What to work on
Give back the line that contains "Table ronde organ" and every following line, exactly as they appear, through the end of the data.

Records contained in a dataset
=======

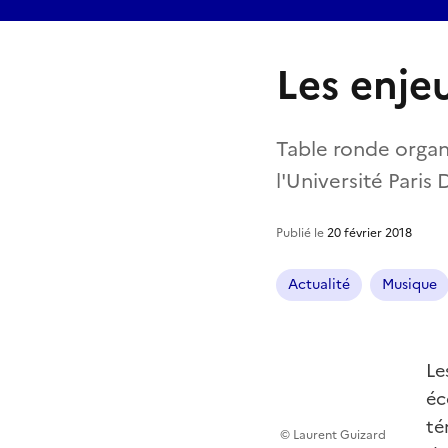
Les enje
Table ronde organ
l'Université Paris
Publié le
20 février 2018
Actualité
Musique
Le
éc
té
© Laurent Guizard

=======

Result
Table ronde organ
l'Université Paris
Publié le
20 février 2018
Actualité
Musique
Le
éc
té
© Laurent Guizard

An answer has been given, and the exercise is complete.